Als Porsche-Chef waren Sie für zwei Prozent des Autoabsatzes bei VW verantwortlich, jetzt für 100 Prozent der Autos und zugleich 150 Prozent der Probleme. Wie fühlt sich das an?
Ich war gern bei Porsche, das hat mir riesige Freude gemacht. Jetzt spüre ich die andere Dimension von Verantwortung, keine Frage. Die Reform dieses Konzerns ist anstrengend, aber mir macht das Spaß. Das Gute dabei: Überall erleben wir eine große Veränderungsbereitschaft. Deshalb bin ich zuversichtlich, dass die Mitarbeiter in ein oder zwei Jahren wieder auf Volkswagen stolz sein werden.

Vor allem bei der Kernmarke des Konzerns, den Fahrzeugen der Marke VW, sieht es nicht gut aus. Die Erfüllung der schon unter Martin Winterkorn strengen Renditevorgaben wollte bisher einfach nicht gelingen. Weshalb sollte es jetzt anders sein?
Eine Garantie gibt es nie. Aber es gibt Vertrauen ins Management, in den gesamten Vorstand …

… auch in VW-Markenvorstand Herbert Diess, der sich immer wieder mit den Betriebsräten anlegt, sich vielleicht auch anlegen muss ...
… natürlich. Der Aufsichtsrat hat erst kürzlich dem gesamten Markenvorstand das Vertrauen ausgesprochen. Aber es stimmt, in der Vergangenheit haben wir unsere Renditeziele bei der Marke VW nicht erreicht. Das Problem lag darin, dass die Größe möglicherweise manchmal zu sehr in den Vordergrund und die Rendite zu sehr in den Hintergrund gerückt ist. Das ändern wir jetzt. Wir müssen effizienter werden; schon allein deshalb, weil die Kernmarke bei der Finanzierung der enormen Zukunftsinvestitionen eine tragende Rolle spielt.

Aber der traditionell starke Betriebsrat, der zusammen mit dem SPD-regierten Niedersachsen die Mehrheit der Mandate im Aufsichtsrat stellt, muss auch mitspielen.
Mit unserem Betriebsratsvorsitzenden sind wir uns einig, wohin die Reise geht. Klar: Da knirscht und kracht es auch mal. Aber Herbert Diess und Bernd Osterloh wissen beide, wie sie miteinander die Themen in den Griff bekommen. Im Herbst werden sie dann erläutern, wie die Marke VW ihren „Zukunftspakt“ umsetzt.

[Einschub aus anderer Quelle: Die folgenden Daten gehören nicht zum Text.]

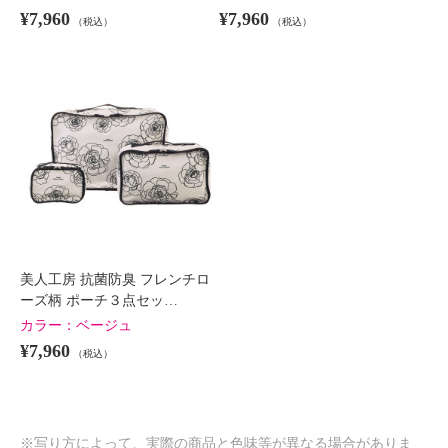
¥7,960
¥7,960
（税込）
（税込）
美人工房 抗菌防臭 フレンチロ
ーズ柄 ポーチ３点セッ…
カラー：
ベージュ
¥7,960
（税込）
※写り方によって、実際の商品と色味等が異なる場合がありま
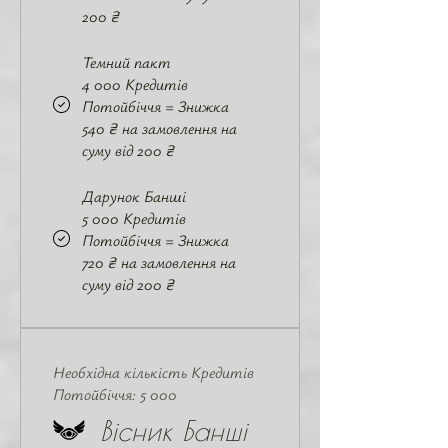
200 ₴
Темний пакт
4 000 Кредитів
Потойбіччя = Знижка
540 ₴ на замовлення на
суму від 200 ₴
Дарунок Банші
5 000 Кредитів
Потойбіччя = Знижка
720 ₴ на замовлення на
суму від 200 ₴
Необхідна кількість Кредитів
Потойбіччя: 5 000
Вісник Банші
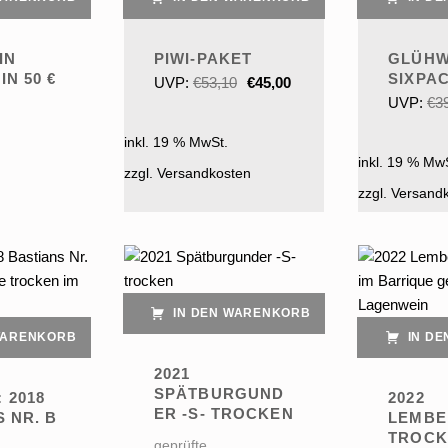
IN
PIWI-PAKET
GLÜHW
Ursprünglicher Preis war: €53,10
Aktueller Preis ist: €45,00.
N 50 €
SIXPA
UVP:
€
53,10
€
45,00
UVP:
€
3
inkl. 19 % MwSt.
inkl. 19 % Mw
zzgl. Versandkosten
zzgl. Versand
IN DEN WARENKORB
WARENKORB
IN D
2021
SPÄTBURGUND
 2018
2022
ER -S- TROCKEN
 NR. B
LEMBE
TROCK
geprüfte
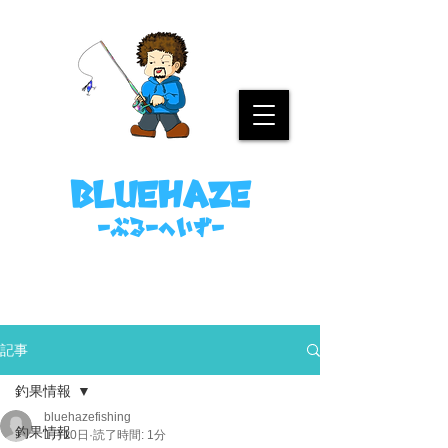
名古屋港ボートフィッシングガイド
bluehaze
​－ぶるーへいずー
090-8458-4699
ミノウラまで。
記事
釣果情報
bluehazefishing
釣果情報
1月10日
読了時間: 1分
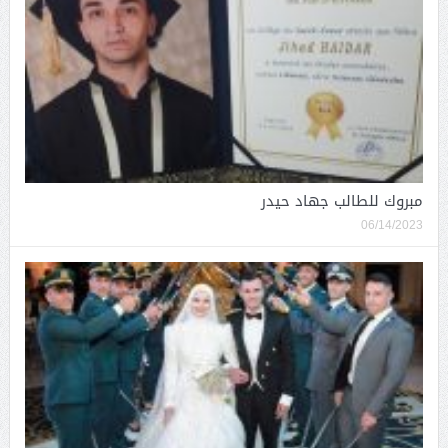
مبروك للطالب جهاد حيدر
06/14/2023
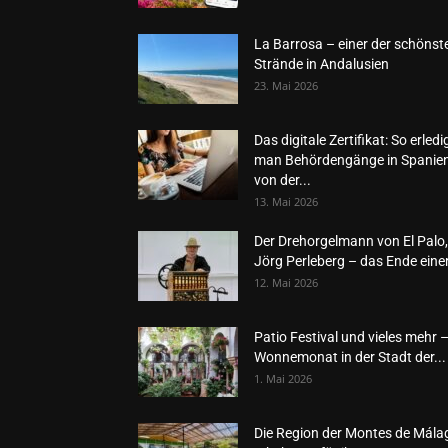
La Barrosa – einer der schönst
Strände in Andalusien
23. Mai 2026
Das digitale Zertifikat: So erledi
man Behördengänge in Spanie
von der...
13. Mai 2026
Der Drehorgelmann von El Palo,
Jörg Perleberg – das Ende einer
12. Mai 2026
Patio Festival und vieles mehr 
Wonnemonat in der Stadt der...
1. Mai 2026
Die Region der Montes de Mála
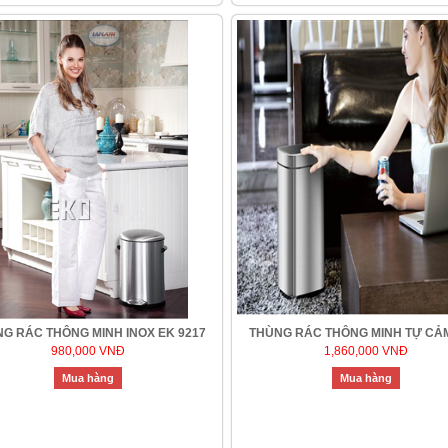
G RÁC THÔNG MINH INOX EK 9217
THÙNG RÁC THÔNG MINH TỰ CẢ
980,000 VNĐ
1,860,000 VNĐ
Mua hàng
Mua hàng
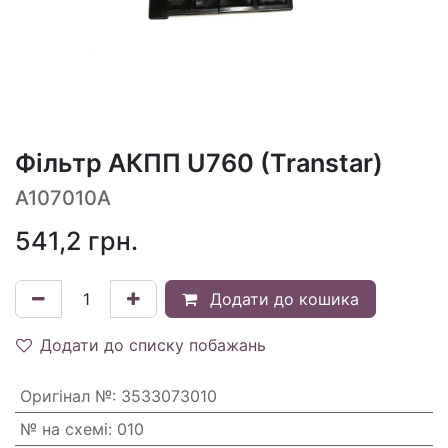
Фільтр АКПП U760 (Transtar)
A107010A
541,2
грн.
Додати до кошика
Додати до списку побажань
Оригінал №
:
3533073010
№ на схемі
:
010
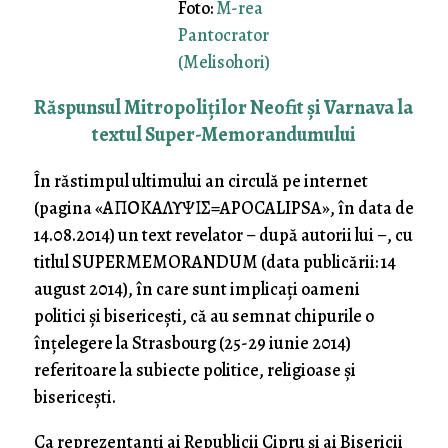
Foto:
M-rea
Pantocrator
(Melisohori)
Răspunsul Mitropoliților Neofit și Varnava la
textul Super-Memorandumului
În răstimpul ultimului an circulă pe internet
(pagina «ΑΠΟΚΑΛΥΨΙΣ=APOCALIPSA», în data de
14.08.2014) un text revelator – după autorii lui –, cu
titlul SUPERMEMORANDUM (data publicării: 14
august 2014), în care sunt implicați oameni
politici și bisericești, că au semnat chipurile o
înțelegere la Strasbourg (25-29 iunie 2014)
referitoare la subiecte politice, religioase și
bisericești.
Ca reprezentanți ai Republicii Cipru și ai Bisericii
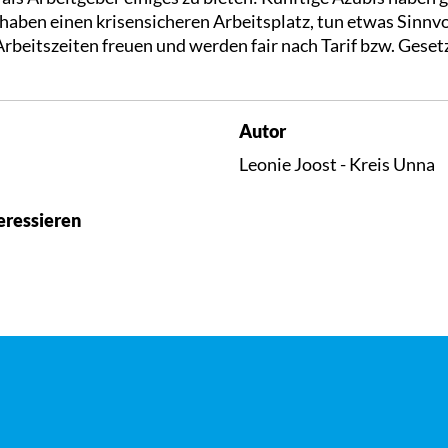
ben einen krisensicheren Arbeitsplatz, tun etwas Sinnvoll
 Arbeitszeiten freuen und werden fair nach Tarif bzw. Geset
Autor
Leonie Joost - Kreis Unna
eressieren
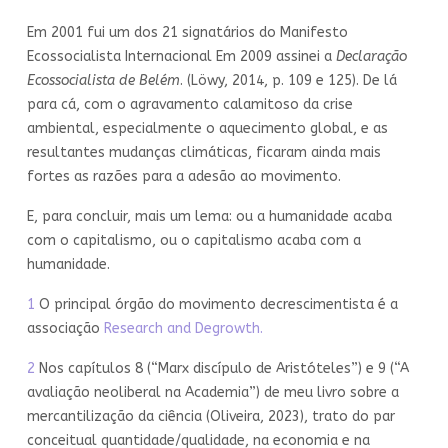
Em 2001 fui um dos 21 signatários do Manifesto
Ecossocialista Internacional Em 2009 assinei a
Declaração
Ecossocialista de Belém
. (Löwy, 2014, p. 109 e 125). De lá
para cá, com o agravamento calamitoso da crise
ambiental, especialmente o aquecimento global, e as
resultantes mudanças climáticas, ficaram ainda mais
fortes as razões para a adesão ao movimento.
E, para concluir, mais um lema: ou a humanidade acaba
com o capitalismo, ou o capitalismo acaba com a
humanidade.
1
O principal órgão do movimento decrescimentista é a
associação
Research and Degrowth.
2
Nos capítulos 8 (“Marx discípulo de Aristóteles”) e 9 (“A
avaliação neoliberal na Academia”) de meu livro sobre a
mercantilização da ciência (Oliveira, 2023), trato do par
conceitual quantidade/qualidade, na economia e na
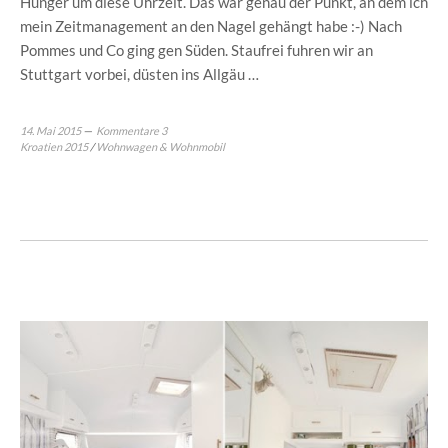
Hunger um diese Uhrzeit. Das war genau der Punkt, an dem ich
mein Zeitmanagement an den Nagel gehängt habe :-) Nach
Pommes und Co ging gen Süden. Staufrei fuhren wir an
Stuttgart vorbei, düsten ins Allgäu …
14. Mai 2015
Kommentare 3
Kroatien 2015
/
Wohnwagen & Wohnmobil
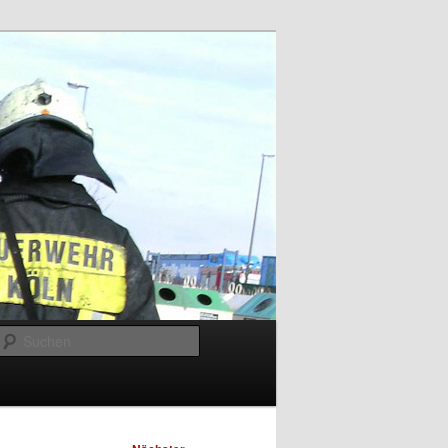
Suchen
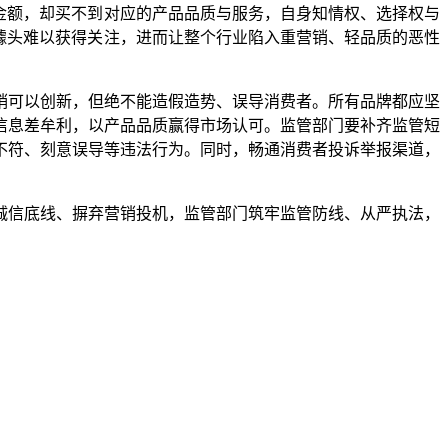
金额，却买不到对应的产品品质与服务，自身知情权、选择权与
噱头难以获得关注，进而让整个行业陷入重营销、轻品质的恶性
可以创新，但绝不能造假造势、误导消费者。所有品牌都应坚
信息差牟利，以产品品质赢得市场认可。监管部门要补齐监管短
不符、刻意误导等违法行为。同时，畅通消费者投诉举报渠道，
信底线、摒弃营销投机，监管部门筑牢监管防线、从严执法，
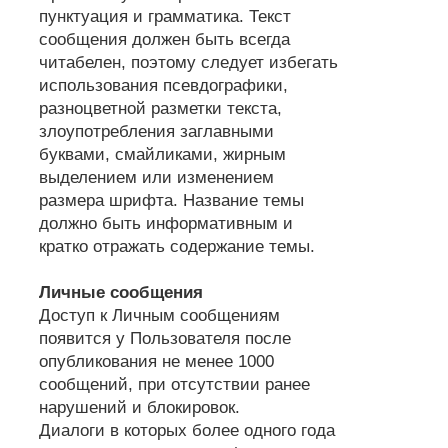
пунктуация и грамматика. Текст
сообщения должен быть всегда
читабелен, поэтому следует избегать
использования псевдографики,
разноцветной разметки текста,
злоупотребления заглавными
буквами, смайликами, жирным
выделением или изменением
размера шрифта. Название темы
должно быть информативным и
кратко отражать содержание темы.
Личные сообщения
Доступ к Личным сообщениям
появится у Пользователя после
опубликования не менее 1000
сообщений, при отсутствии ранее
нарушений и блокировок.
Диалоги в которых более одного года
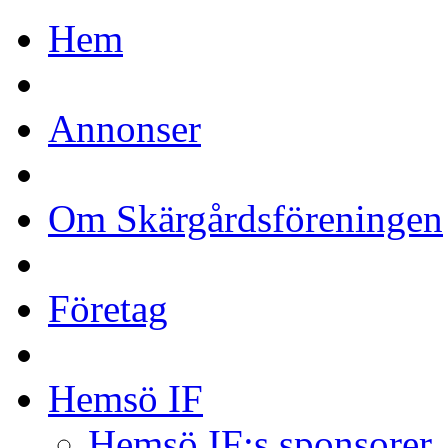
Hem
Annonser
Om Skärgårdsföreningen
Företag
Hemsö IF
Hemsö IF:s sponsorer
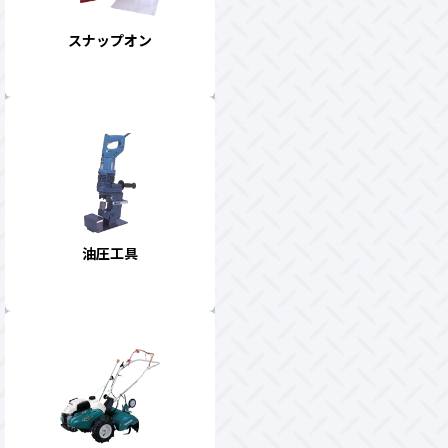
スナップオン
油圧工具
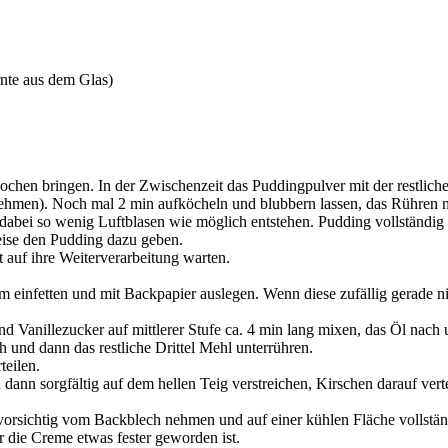
rnte aus dem Glas)
chen bringen. In der Zwischenzeit das Puddingpulver mit der restlich
nehmen). Noch mal 2 min aufköcheln und blubbern lassen, das Rühren n
 dabei so wenig Luftblasen wie möglich entstehen. Pudding vollständig (
eise den Pudding dazu geben.
 auf ihre Weiterverarbeitung warten.
infetten und mit Backpapier auslegen. Wenn diese zufällig gerade nic
nd Vanillezucker auf mittlerer Stufe ca. 4 min lang mixen, das Öl nac
h und dann das restliche Drittel Mehl unterrühren.
teilen.
dann sorgfältig auf dem hellen Teig verstreichen, Kirschen darauf vert
vorsichtig vom Backblech nehmen und auf einer kühlen Fläche vollstä
r die Creme etwas fester geworden ist.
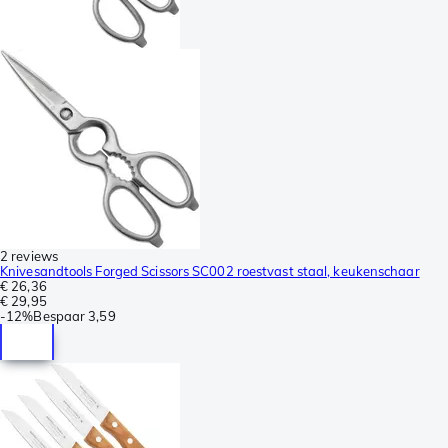
2 reviews
Knivesandtools Forged Scissors SC002 roestvast staal, keukenschaar
€ 26,36
€ 29,95
-
12%
Bespaar
3,59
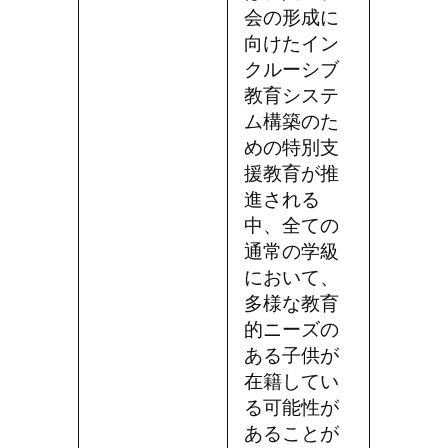
会の形成に
向けたイン
クルーシブ
教育システ
ム構築のた
めの特別支
援教育が推
進される
中、全ての
通常の学級
において、
多様な教育
的ニーズの
ある子供が
在籍してい
る可能性が
あることが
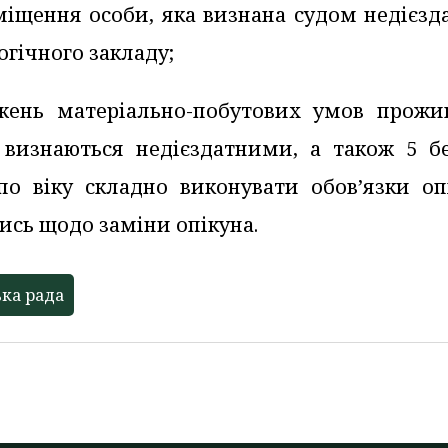
оміщення особи, яка визнана судом недієз
огічного закладу;
жень матеріально-побутових умов прожи
і визнаються недієздатними, а також 5 бе
о віку складно виконувати обов’язки опі
ись щодо заміни опікуна.
ка рада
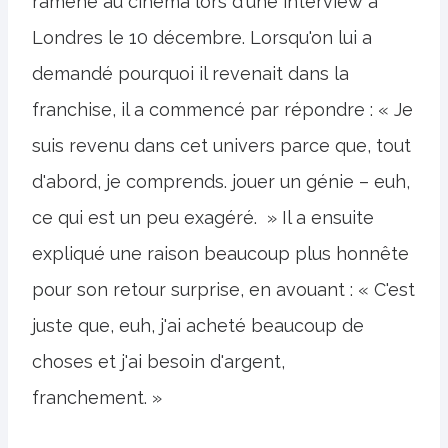
ramené au cinéma lors d'une interview à
Londres le 10 décembre. Lorsqu'on lui a
demandé pourquoi il revenait dans la
franchise, il a commencé par répondre : « Je
suis revenu dans cet univers parce que, tout
d'abord, je comprends. jouer un génie – euh,
ce qui est un peu exagéré. » Il a ensuite
expliqué une raison beaucoup plus honnête
pour son retour surprise, en avouant : « C'est
juste que, euh, j'ai acheté beaucoup de
choses et j'ai besoin d'argent,
franchement. »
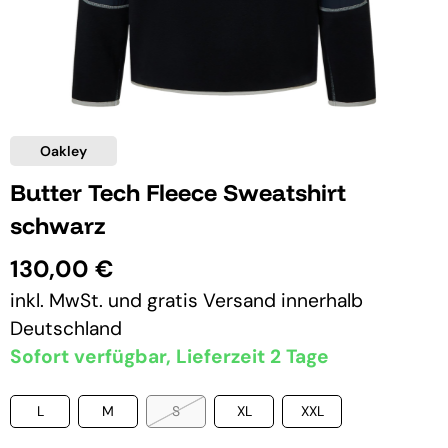
Oakley
Butter Tech Fleece Sweatshirt
schwarz
130,00 €
inkl. MwSt. und
gratis Versand
innerhalb
Deutschland
Sofort verfügbar, Lieferzeit 2 Tage
L
M
S
XL
XXL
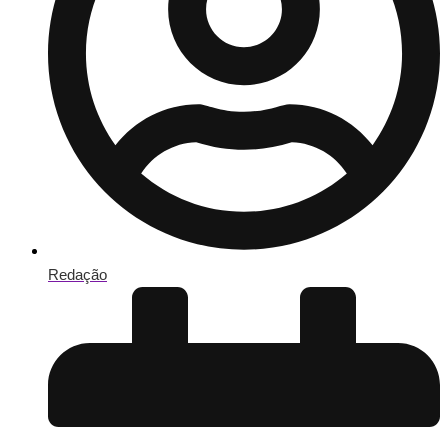
Redação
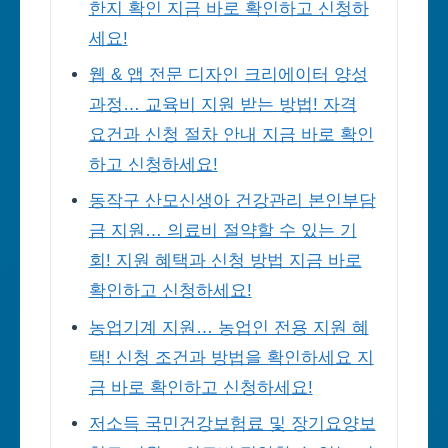
한지 확인 지금 바로 확인하고 신청하
세요!
웹 & 앱 전문 디자인 크리에이터 양성
과정… 교육비 지원 받는 방법! 자격
요건과 신청 절차 안내 지금 바로 확인
하고 신청하세요!
동작구 산모신생아 건강관리 본인부담
금 지원… 의료비 절약할 수 있는 기
회! 지원 혜택과 신청 방법 지금 바로
확인하고 신청하세요!
농업기계 지원… 농업인 전용 지원 혜
택! 신청 조건과 방법을 확인하세요 지
금 바로 확인하고 신청하세요!
저소득 국민건강보험료 및 장기요양보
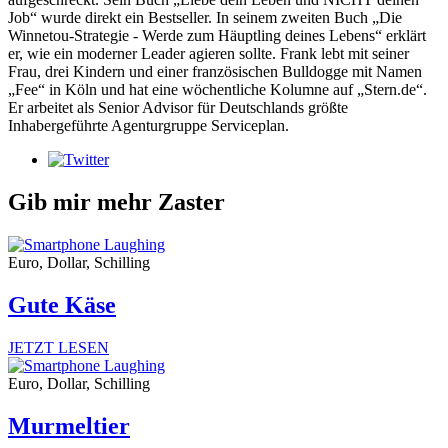
Job“ wurde direkt ein Bestseller. In seinem zweiten Buch „Die
Winnetou-Strategie - Werde zum Häuptling deines Lebens“ erklärt
er, wie ein moderner Leader agieren sollte. Frank lebt mit seiner
Frau, drei Kindern und einer französischen Bulldogge mit Namen
„Fee“ in Köln und hat eine wöchentliche Kolumne auf „Stern.de“.
Er arbeitet als Senior Advisor für Deutschlands größte
Inhabergeführte Agenturgruppe Serviceplan.
Gib mir mehr Zaster
Euro, Dollar, Schilling
Gute Käse
JETZT LESEN
Euro, Dollar, Schilling
Murmeltier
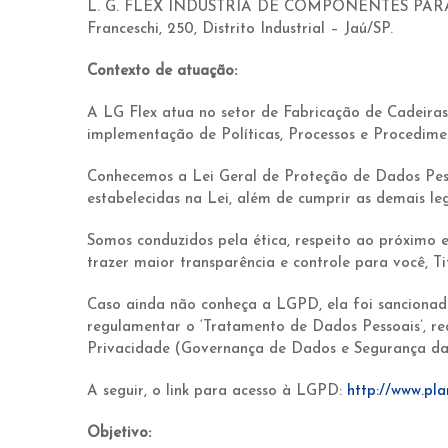
L. G. FLEX INDUSTRIA DE COMPONENTES PARA MOVEI
Franceschi, 250, Distrito Industrial – Jaú/SP.
Contexto de atuação:
A LG Flex atua no setor de Fabricação de Cadeiras,
implementação de Políticas, Processos e Procedime
Conhecemos a Lei Geral de Proteção de Dados Pess
estabelecidas na Lei, além de cumprir as demais leg
Somos conduzidos pela ética, respeito ao próximo e
trazer maior transparência e controle para você, T
Caso ainda não conheça a LGPD, ela foi sancionada
regulamentar o ‘Tratamento de Dados Pessoais’, re
Privacidade (Governança de Dados e Segurança da
A seguir, o link para acesso à LGPD:
http://www.pla
Objetivo:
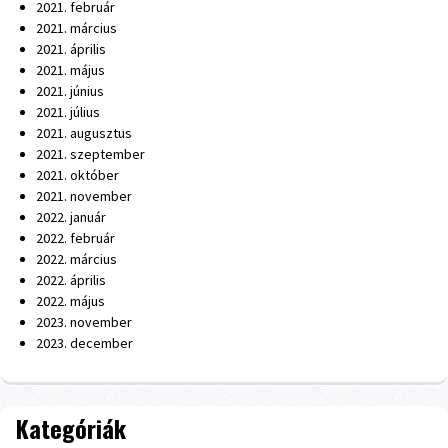
2021. február
2021. március
2021. április
2021. május
2021. június
2021. július
2021. augusztus
2021. szeptember
2021. október
2021. november
2022. január
2022. február
2022. március
2022. április
2022. május
2023. november
2023. december
Kategóriák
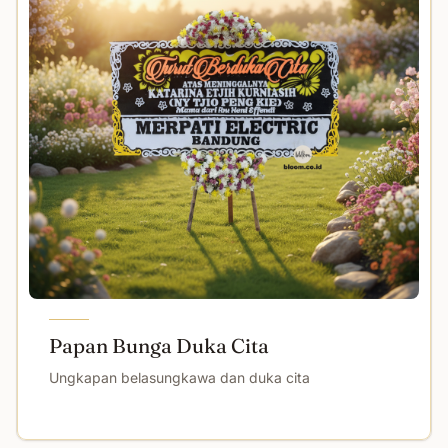
Papan Bunga Duka Cita
Ungkapan belasungkawa dan duka cita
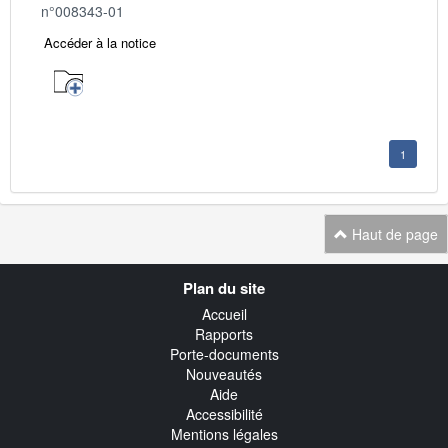
n°008343-01
Accéder à la notice
1
Haut de page
Navigation
Plan du site
transverse
Accueil
Rapports
Porte-documents
Nouveautés
Aide
Accessibilité
Mentions légales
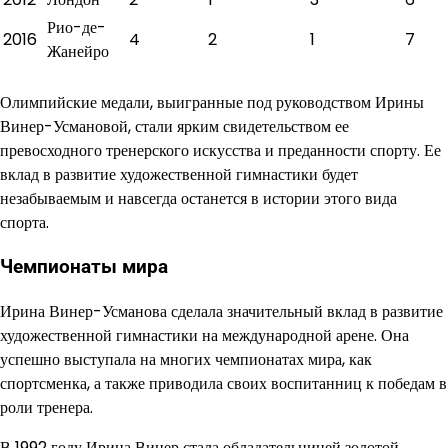
Рио-де-
2016
4
2
1
7
Жанейро
Олимпийские медали, выигранные под руководством Ирины
Винер-Усмановой, стали ярким свидетельством ее
превосходного тренерского искусства и преданности спорту. Ее
вклад в развитие художественной гимнастики будет
незабываемым и навсегда останется в истории этого вида
спорта.
Чемпионаты мира
Ирина Винер-Усманова сделала значительный вклад в развитие
художественной гимнастики на международной арене. Она
успешно выступала на многих чемпионатах мира, как
спортсменка, а также приводила своих воспитанниц к победам в
роли тренера.
В 1992 году Ирина Винер стала обладательницей золотой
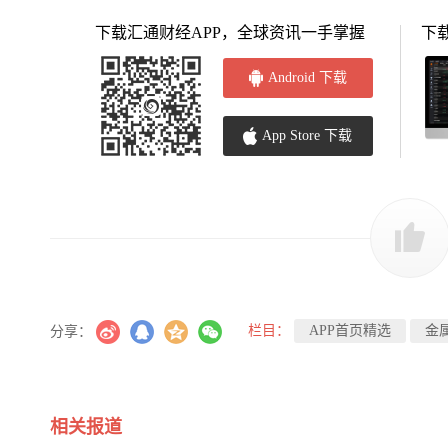
下载汇通财经APP，全球资讯一手掌握
下
Android 下载
App Store 下载
栏目：
APP首页精选
金
分享：
相关报道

Gelingt das ohne Arbeitsplatzabbau und Standortschließungen?
Wir werden in den kommenden Monaten ein Gesamtpaket zum Thema Effizienz schnüren. Dabei wird es sicher auch um die Arbeitskosten gehen. Klar ist in jedem Fall: Wir stehen auch in schwierigen Zeiten zu unserer Verantwortung für unsere Mitarbeiter. Und das wird auch in Zukunft so bleiben.